5. Responsive serology testing
Responsive serology testing can be performed by administering an injection of gonadotropin hormone-releasing hormone (GnRH), and then measuring the serum samples of P4 or luteinising hormone (LH) levels. This is often a costly option.
It has been found that measuring the combination of serum AMH and progesterone is superior to measuring either hormone individually (Place, 2019). In a study of 602 dogs, 48 dogs were confirmed to have ORS using histopathology. Of these, 52% were positive for both hormones, 35% were positive for at least one of the hormones, and the rest had at least one inconclusive result. None of the dogs with ORS were negative for both hormones.
Treatment
Exploratory laparotomy
Exploratory laparotomy is a method for both confirming the presence of ORS, and resolving the condition through complete surgical removal of the remnant, ovarian tissue.
The recommended time for exploratory laparotomy is post-ovulation, around 2 to 4 weeks after the bitch comes out of heat, as this is when the remnant is easily located.
Under general anaesthesia, the patient is placed in dorsal recumbency and the surgical site is clipped and scrubbed with chlorhexidine followed by isopropyl alcohol spray. A ventral midline celiotomy incision is performed with the incision site located in a more cranial position than that chosen during a routine OHE; this is to ensure the surgeon can more easily locate the ovarian remnant which normally located on the caudal pole of the kidney, in particular the right kidney. Note that great care must be taken to identify the ureter prior to resecting the ovarian remnant to avoid inadvertent ureteral damage.

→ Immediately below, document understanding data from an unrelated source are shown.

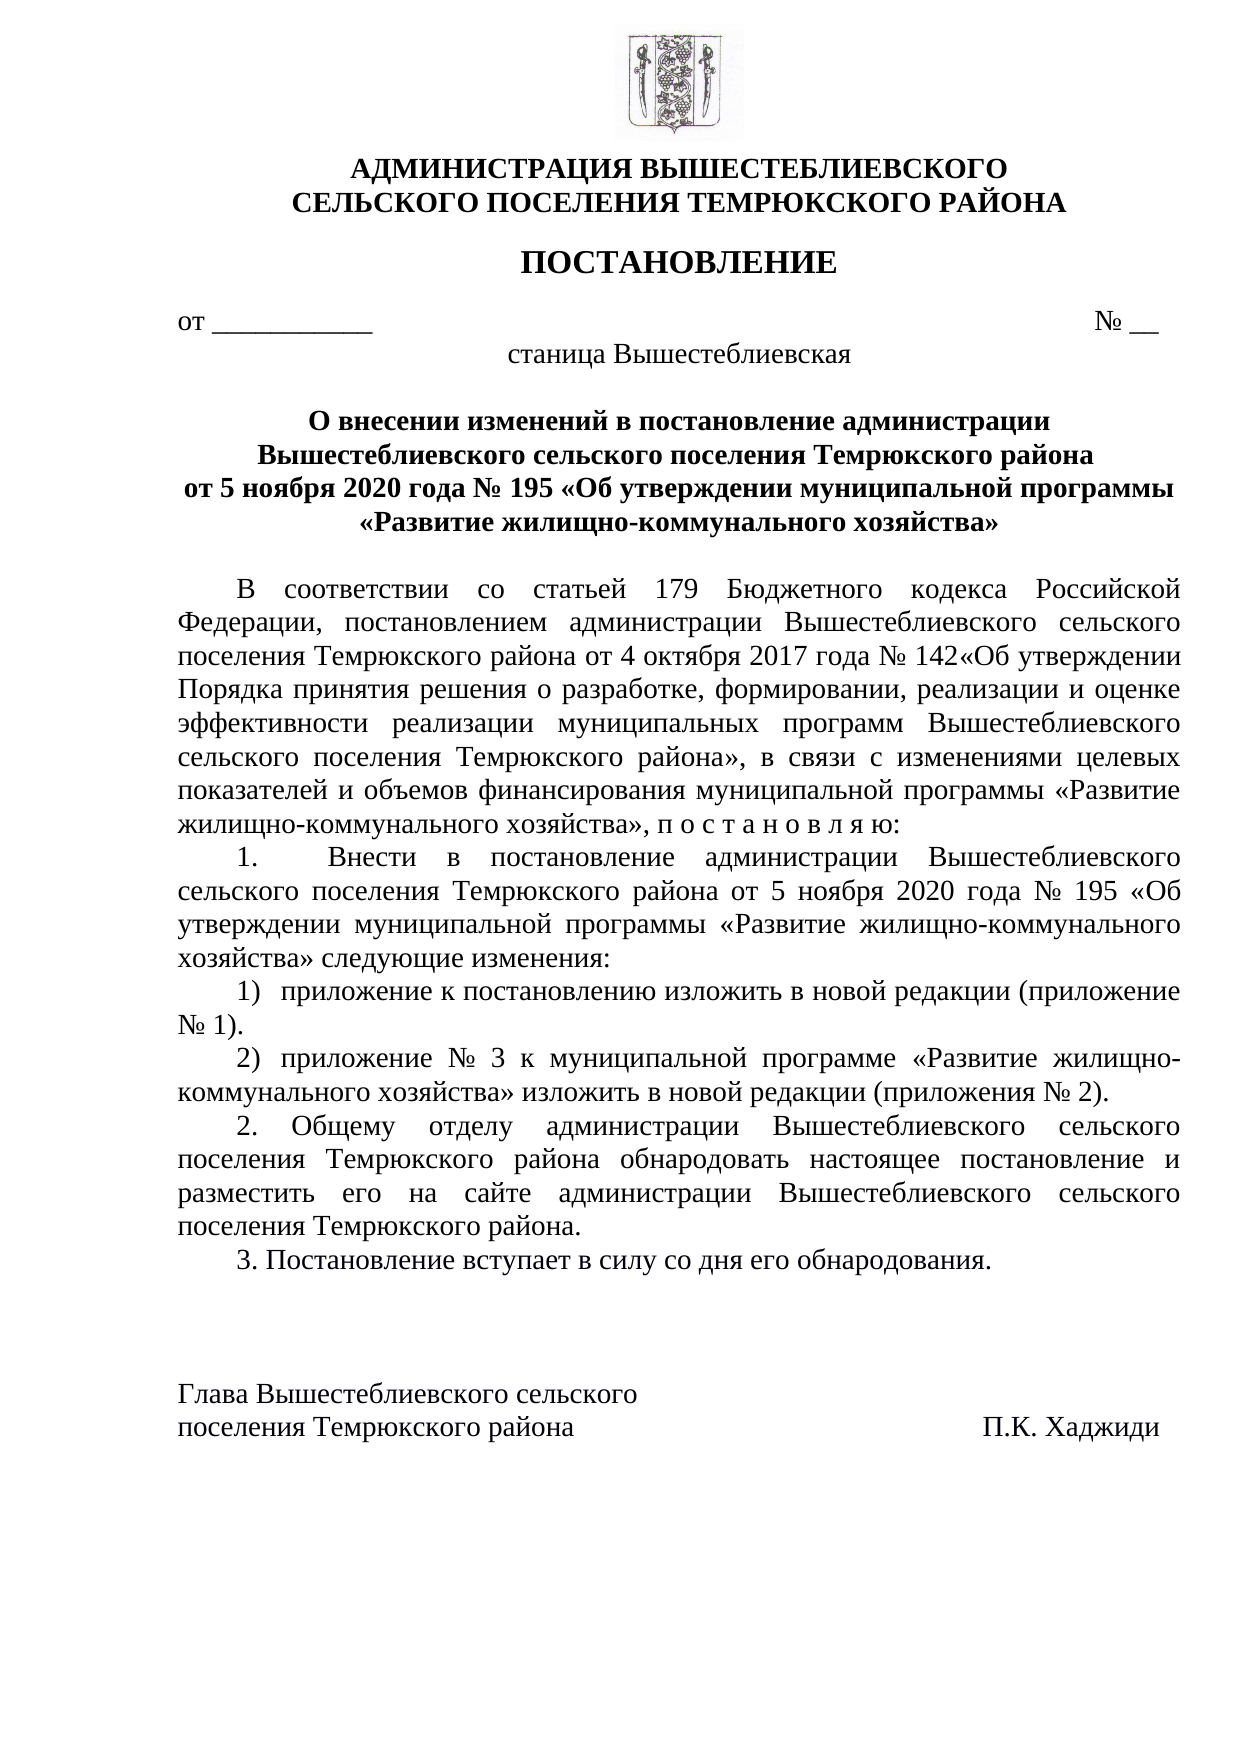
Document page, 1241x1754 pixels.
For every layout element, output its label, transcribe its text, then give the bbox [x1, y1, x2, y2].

text О внесении изменений в постановление администрации Вышестеблиевского сельского поселения Темрюкского района от 5 ноября 2020 года № 195 «Об утверждении муниципальной программы «Развитие жилищно-коммунального хозяйства» [177, 403, 1181, 537]
text В соответствии со статьей 179 Бюджетного кодекса Российской Федерации, постановлением администрации Вышестеблиевского сельского поселения Темрюкского района от 4 октября 2017 года № 142«Об утверждении Порядка принятия решения о разработке, формировании, реализации и оценке эффективности реализации муниципальных программ Вышестеблиевского сельского поселения Темрюкского района», в связи с изменениями целевых показателей и объемов финансирования муниципальной программы «Развитие жилищно-коммунального хозяйства», п о с т а н о в л я ю: [177, 571, 1181, 839]
list приложение № 3 к муниципальной программе «Развитие жилищно-коммунального хозяйства» изложить в новой редакции (приложения № 2). [177, 1041, 1181, 1108]
text Глава Вышестеблиевского сельского [177, 1376, 1181, 1409]
picture [614, 24, 744, 141]
list Внести в постановление администрации Вышестеблиевского сельского поселения Темрюкского района от 5 ноября 2020 года № 195 «Об утверждении муниципальной программы «Развитие жилищно-коммунального хозяйства» следующие изменения: [177, 839, 1181, 973]
text СЕЛЬСКОГО ПОСЕЛЕНИЯ ТЕМРЮКСКОГО РАЙОНА [177, 185, 1181, 219]
list приложение к постановлению изложить в новой редакции (приложение № 1). [177, 973, 1181, 1041]
text АДМИНИСТРАЦИЯ ВЫШЕСТЕБЛИЕВСКОГО [177, 152, 1181, 185]
text поселения Темрюкского района П.К. Хаджиди [177, 1409, 1181, 1443]
text станица Вышестеблиевская [177, 336, 1181, 370]
text ПОСТАНОВЛЕНИЕ [177, 243, 1181, 281]
text 3. Постановление вступает в силу со дня его обнародования. [177, 1242, 1181, 1275]
text 2. Общему отделу администрации Вышестеблиевского сельского поселения Темрюкского района обнародовать настоящее постановление и разместить его на сайте администрации Вышестеблиевского сельского поселения Темрюкского района. [177, 1108, 1181, 1242]
text от ___________ № __ [177, 303, 1181, 336]
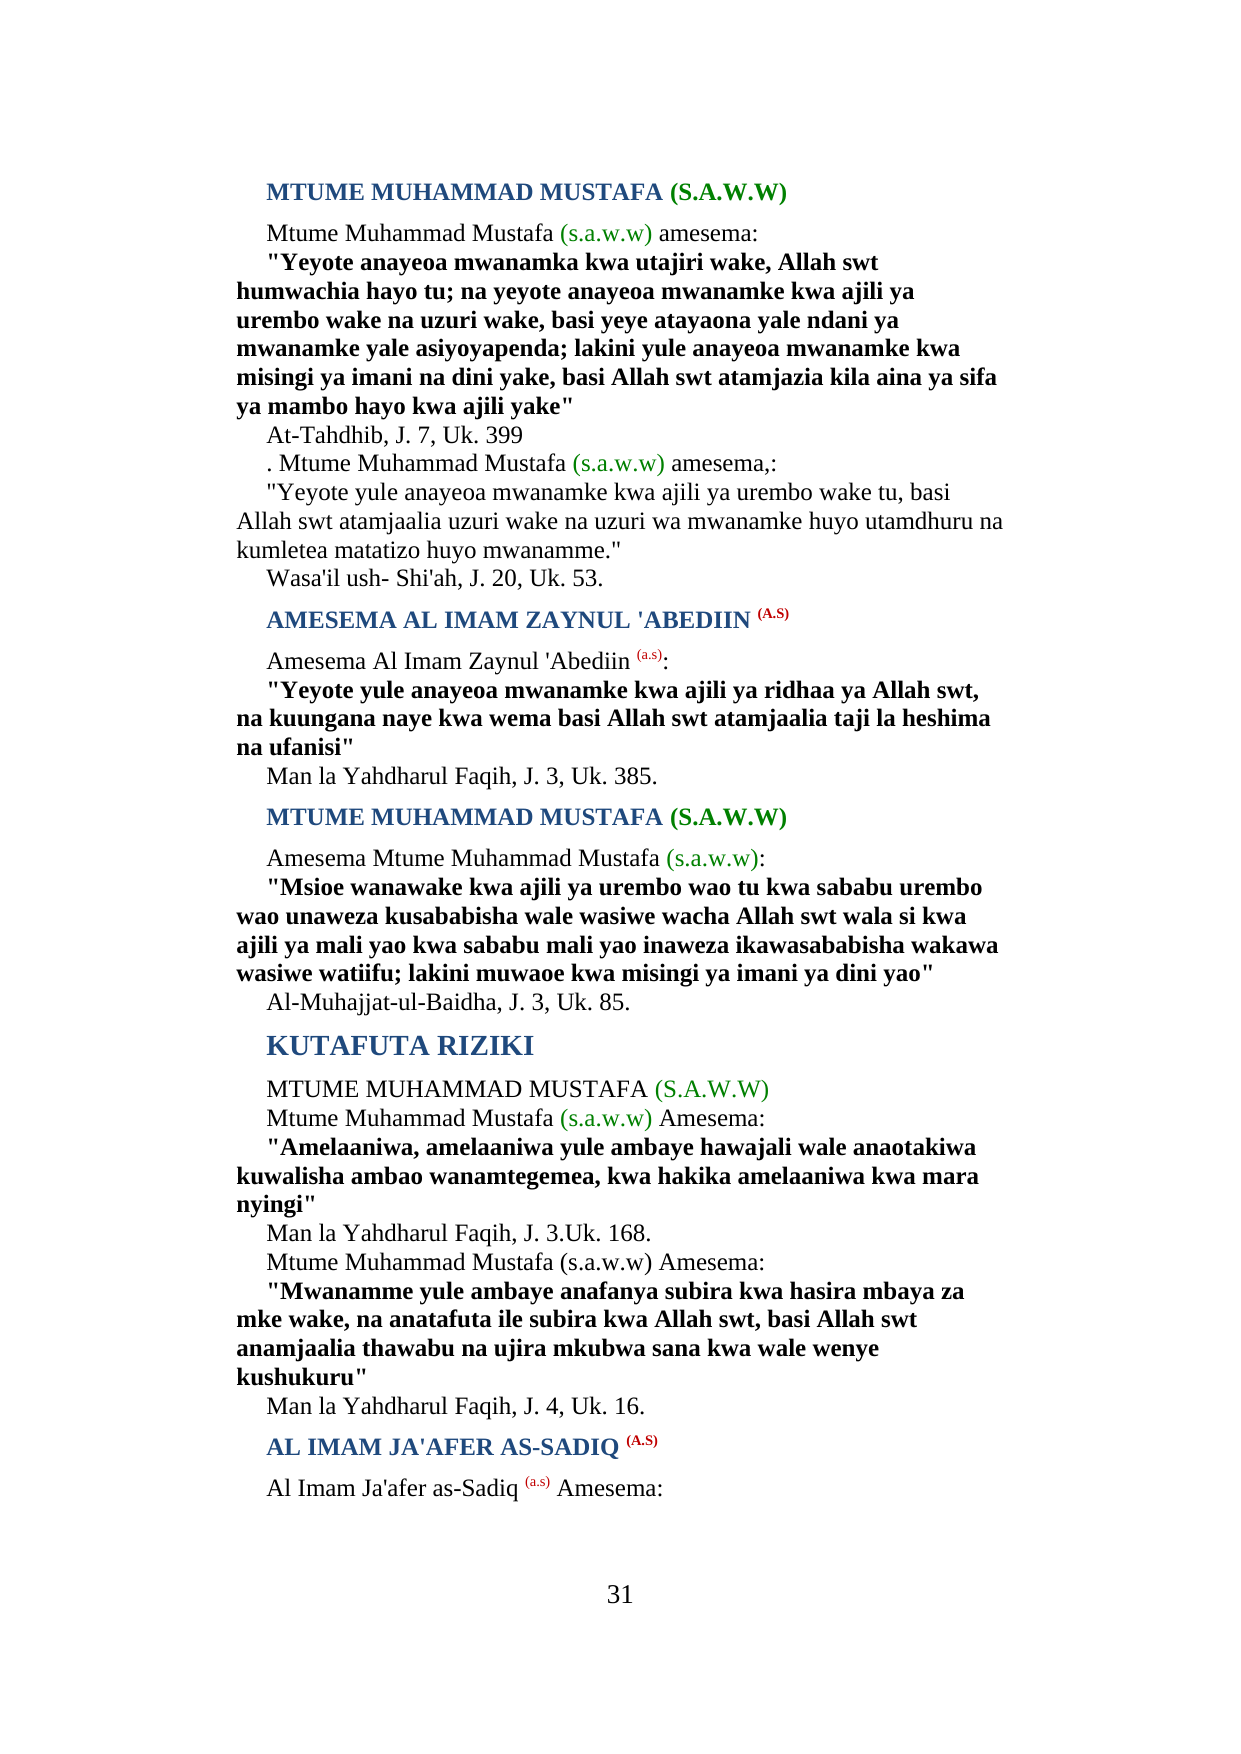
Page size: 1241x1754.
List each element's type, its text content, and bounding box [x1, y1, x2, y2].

Remove the ovarian remnant, ensuring no further tissue remains in situ. The pedicle ligation is performed using 2-0 or 3-0 PDS (polydioxanone). The muscle and subcutaneous tissue are closed in simple continuous pattern and the skin is closed with intradermal pattern using PDS 1-0 . A course of post operative analgesics is prescribed for the animals undergoing ORS surgery.
An alternative, laparoscopic approach has shown to be effective in successful identification and removal of ORS by a suitably experienced surgeon. This has the added advantages of a short convalescence period and a reduction in the risk of complications compared to the conventional, invasive, open surgical procedure. However, in a high throughput, spay/neuter facility, this may not be an option due to lack of equipment and expertise.
Histopathology
The resected ovarian tissue should immediately be placed in 10% neutral-buffered formalin (in a minimum of 1 volume of tissue to 10 volumes of formalin) and sent for histopathological examination. Analysis of tissue sections on slides stained with haematoxylin and eosin can confirm the presence of ovarian tissue, as shown in Figure 4.

Prognosis
The prognosis is excellent if the remnant ovarian tissue is completely removed. There is no published data about the reoccurrence of ORS in companion animals.
Prevention
Although this is described as a ‘syndrome’, ORS is an iatrogenic condition that can be prevented through proper surgical techniques. All surgeons should use good techniques, such as sufficient surgical incision and proper clamp placement, and always seek the assistance of a more senior colleague if they are unsure. In this way, ORS can be avoided.